Je me concentrerai sur le système de justice pénale dans mes commentaires ci-dessous.

Divers membres du public connaissent mal le système de justice et je voudrais les éclairer. Par exemple, certains d’entre eux sont assujettis au système de justice. Il peut s’agir d’un accusé, d’un contrevenant ou de parties liées. Ces gens doivent savoir que le système de justice n’a pas à être l’alpha et l’oméga de leur existence. Ils doivent savoir qu’il y a des façons de vivre dans la société canadienne sans l’intervention du système de justice.

Il y a aussi des gens qui regardent le système de justice de l’extérieur sans se rendre compte qu’il est beaucoup plus compliqué qu’il n’y paraît. Ces membres du public doivent savoir que les acteurs du système ne sont généralement pas là par choix. Leur présence est plutôt le résultat d’un dysfonctionnement dans leur famille ou dans leur collectivité. Ce dysfonctionnement est le produit de divers facteurs, comme la pauvreté, le système de pensionnats ou le système de placement en famille d’accueil. Les gens sont rarement nés pour commettre des crimes.

Les membres du public doivent également savoir que les statistiques produites mesurent le nombre de personnes qui sont dans le système de justice, mais que ces chiffres n’indiquent pas le nombre de personnes d’une communauté particulière qui n’y sont pas. Par exemple, lorsque des statistiques montrent qu’il y a un nombre élevé de personnes autochtones incarcérées, ce nombre est comparé par habitant à d’autres Canadiens qui sont en prison. Les statistiques ne doivent pas être lues pour soutenir les stéréotypes ou des préjugés.

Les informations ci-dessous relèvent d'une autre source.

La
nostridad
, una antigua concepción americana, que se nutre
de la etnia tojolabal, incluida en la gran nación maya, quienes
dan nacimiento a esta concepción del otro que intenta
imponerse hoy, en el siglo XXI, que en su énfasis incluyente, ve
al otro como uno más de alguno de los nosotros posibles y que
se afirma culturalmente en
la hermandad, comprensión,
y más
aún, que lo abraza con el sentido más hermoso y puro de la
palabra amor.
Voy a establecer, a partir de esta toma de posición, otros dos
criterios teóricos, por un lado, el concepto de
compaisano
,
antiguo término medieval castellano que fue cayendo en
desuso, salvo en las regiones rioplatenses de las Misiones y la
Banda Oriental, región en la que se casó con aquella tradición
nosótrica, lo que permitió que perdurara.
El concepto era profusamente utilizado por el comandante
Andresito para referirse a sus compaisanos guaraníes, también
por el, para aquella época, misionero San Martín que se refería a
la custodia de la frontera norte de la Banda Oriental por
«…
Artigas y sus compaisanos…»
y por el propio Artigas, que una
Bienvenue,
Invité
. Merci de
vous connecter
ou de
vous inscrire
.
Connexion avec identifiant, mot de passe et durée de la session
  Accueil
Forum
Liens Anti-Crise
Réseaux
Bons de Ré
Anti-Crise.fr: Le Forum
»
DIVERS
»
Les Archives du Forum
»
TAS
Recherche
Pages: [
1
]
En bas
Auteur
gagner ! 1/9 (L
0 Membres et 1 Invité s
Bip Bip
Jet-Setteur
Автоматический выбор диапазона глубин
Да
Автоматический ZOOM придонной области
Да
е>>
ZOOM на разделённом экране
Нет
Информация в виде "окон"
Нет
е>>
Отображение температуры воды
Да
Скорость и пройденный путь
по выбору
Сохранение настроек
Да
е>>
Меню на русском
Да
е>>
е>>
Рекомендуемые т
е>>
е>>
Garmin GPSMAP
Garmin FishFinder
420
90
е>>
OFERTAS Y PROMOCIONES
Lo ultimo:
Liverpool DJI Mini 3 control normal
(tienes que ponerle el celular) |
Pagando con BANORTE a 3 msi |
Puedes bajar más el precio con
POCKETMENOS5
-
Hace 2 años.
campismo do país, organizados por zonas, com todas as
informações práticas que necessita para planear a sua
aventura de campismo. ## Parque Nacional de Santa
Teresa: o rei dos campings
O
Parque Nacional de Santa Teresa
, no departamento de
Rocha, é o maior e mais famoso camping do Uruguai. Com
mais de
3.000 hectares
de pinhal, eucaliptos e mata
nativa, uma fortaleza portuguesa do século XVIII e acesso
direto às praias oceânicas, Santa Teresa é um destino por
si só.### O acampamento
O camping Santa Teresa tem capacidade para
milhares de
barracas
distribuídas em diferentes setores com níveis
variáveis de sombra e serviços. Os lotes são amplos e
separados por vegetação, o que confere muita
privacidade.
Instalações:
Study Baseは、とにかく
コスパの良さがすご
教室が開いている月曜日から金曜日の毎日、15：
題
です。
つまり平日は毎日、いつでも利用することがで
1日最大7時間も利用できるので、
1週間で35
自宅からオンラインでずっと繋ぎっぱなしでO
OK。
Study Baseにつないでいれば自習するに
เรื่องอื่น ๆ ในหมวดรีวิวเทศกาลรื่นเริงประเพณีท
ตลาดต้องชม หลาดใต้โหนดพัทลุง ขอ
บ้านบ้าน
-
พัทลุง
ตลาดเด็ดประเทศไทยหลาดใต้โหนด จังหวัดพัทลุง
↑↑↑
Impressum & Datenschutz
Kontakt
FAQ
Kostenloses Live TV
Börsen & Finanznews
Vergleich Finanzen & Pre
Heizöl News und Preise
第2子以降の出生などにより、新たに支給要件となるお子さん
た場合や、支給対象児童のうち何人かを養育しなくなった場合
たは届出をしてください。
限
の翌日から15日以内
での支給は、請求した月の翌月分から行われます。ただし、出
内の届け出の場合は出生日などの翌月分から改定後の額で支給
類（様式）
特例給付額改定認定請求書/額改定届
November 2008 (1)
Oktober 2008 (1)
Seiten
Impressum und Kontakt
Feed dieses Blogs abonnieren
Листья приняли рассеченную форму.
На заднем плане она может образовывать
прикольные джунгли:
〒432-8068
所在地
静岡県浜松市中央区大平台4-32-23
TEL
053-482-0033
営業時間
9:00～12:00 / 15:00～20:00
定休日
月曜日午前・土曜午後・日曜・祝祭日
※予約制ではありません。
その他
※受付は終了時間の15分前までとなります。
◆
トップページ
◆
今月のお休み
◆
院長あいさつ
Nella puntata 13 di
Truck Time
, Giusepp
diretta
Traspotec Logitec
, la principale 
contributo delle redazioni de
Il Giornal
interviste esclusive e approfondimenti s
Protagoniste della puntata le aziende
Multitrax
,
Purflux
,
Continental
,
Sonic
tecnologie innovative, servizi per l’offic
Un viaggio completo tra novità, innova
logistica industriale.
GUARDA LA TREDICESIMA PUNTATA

J’aimerais aussi que les membres du public canadien sachent que les personnes qui Å“uvrent au sein du système de justice travaillent avec des ressources limitées. Le système est en interaction avec des personnes qui ont souvent des problèmes de dépendance et de santé mentale. Ces problèmes sont parfois le résultat d’une vie dans la pauvreté ou d’un traumatisme intergénérationnel. Le système travaille également avec des gens qui traversent des étapes difficiles de leur vie et qui finiront par en sortir lorsqu’ils surmonteront les défis auxquels ils sont confrontés ou prendront de la maturité. Pour les travailleurs du système de justice, les ressources qui peuvent aider ces personnes à relever ces défis sont limitées et ne sont pas offertes dans toutes les régions du pays. Il peut y avoir une volonté de travailler efficacement dans le système sans avoir les moyens d’atteindre cet objectif.

Voilà certaines des choses que j’aimerais que le public sache au sujet du système de justice.